Our reconstruction of the Tarr-Coyne Tots Playground incorporated new toddler-friendly play experiences that feature climbing, swinging, and sand play; introduced a new water feature; and added ADA-accessible paths to the playground.
The original playground was constructed in 1956 as the result of a highly publicized conflict, known as the “Battle of Central Park,” between Upper West Side neighborhood parents and the administration of the Parks Department under Commissioner Robert Moses. The administration planned to build a parking lot for Tavern on the Green in this landscape (adjacent to another playground, now known as Adventure Playground), but families protested the project. Although the Parks Department began construction, protests and an eventual lawsuit defeated the project. With the site already altered, the Parks Department instead built a new playground in the square footage of the parking lot.

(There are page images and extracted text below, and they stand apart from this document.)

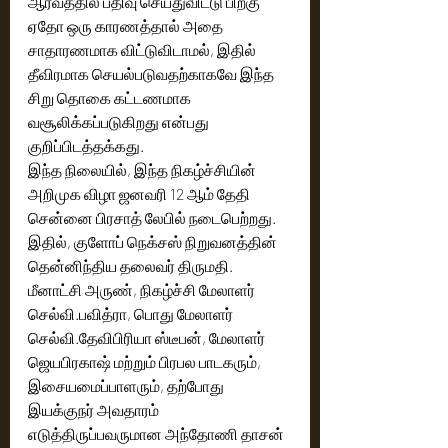
ஆர்வத்தில் பதிவு செய்துவிட்டு பிறகு 
ஏதோ ஒரு காரணத்தால் அதை 
சாதாரணமாக விட்டுவிடாமல், இதில் 
தீவிரமாக செயல்படுவதற்காகவே இந்த 
சிறு தொகை கட்டணமாக 
வசூலிக்கப்படுகிறது என்பது 
குறிப்பிடத்தக்கது.
இந்த நிலையில், இந்த நிகழ்ச்சியின் 
அறிமுக விழா ஜனவரி 12 ஆம் தேதி 
சென்னை பிரசாத் லேபில் நடைபெற்றது. 
இதில், குளோப் நெக்சஸ் நிறுவனத்தின் 
தென்னிந்திய தலைவர் திருமதி. 
மீனாட்சி அருண், நிகழ்ச்சி மேலாளர் 
செல்வி.பவித்ரா, பொது மேலாளர் 
செல்வி.தேவிபிரியா ஸ்டீபன், மேலாளர் 
ஜெயபிரகாஷ் மற்றும் பிரபல பாடகரும், 
இசையமைப்பாளரும், தற்போது 
இயக்குநர் அவதாரம் 
எடுத்திருப்பவருமான அந்தோணி தாசன் 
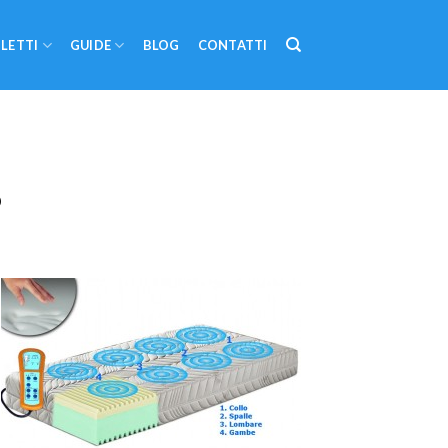
LETTI
GUIDE
BLOG
CONTATTI
o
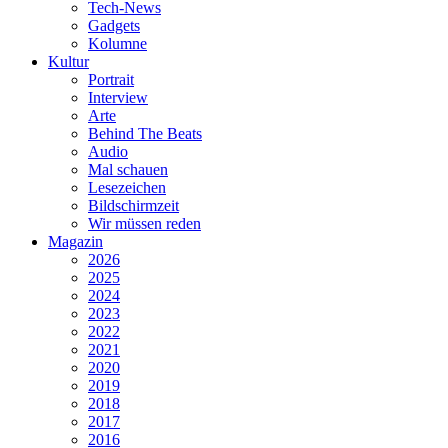
Tech-News
Gadgets
Kolumne
Kultur
Portrait
Interview
Arte
Behind The Beats
Audio
Mal schauen
Lesezeichen
Bildschirmzeit
Wir müssen reden
Magazin
2026
2025
2024
2023
2022
2021
2020
2019
2018
2017
2016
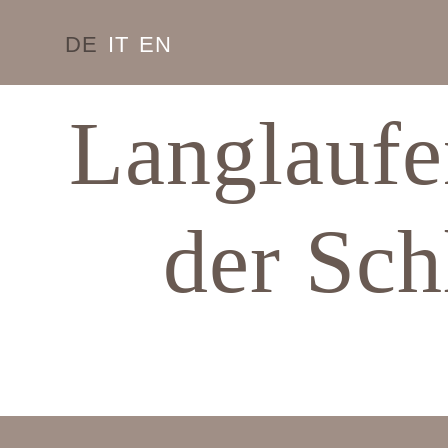
DE
IT
EN
Langlaufe
der Sch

The resulting playground was smaller and shaped differently than a typical playground in the Park. It came to be known as “Tots Playground” in 1968 when architect Richard Dattner redesigned it to serve the Park’s youngest visitors. In 1987, the Conservancy renovated the playground and installed new equipment, safety surfacing, and drainage infrastructure.
The goals of our recent reconstruction were to improve the playground’s relationship with the Park and with Adventure Playground, and to enhance the play experience for the playground’s youngest visitors.
The project included:
- Modifying the playground’s footprint from a square to a circular shape, which helps the playground to recede from view when observed from the Park
- Adding a variety of new play opportunities including climbing, swinging, and sand play through traditional play equipment and contoured landforms scaled to younger preschoolers.
- Introducing a user-activated water feature, supported by new water and drainage infrastructure
- Adding ADA-accessible paths to and from the playground from the West Drive and the Park perimeter
This project is part of the Conservancy’s effort to guide the continued stewardship of Central Park’s 21 playgrounds, as outlined in Plan for Play: A Framework for Rebuilding and Managing Central Park’s Playgrounds.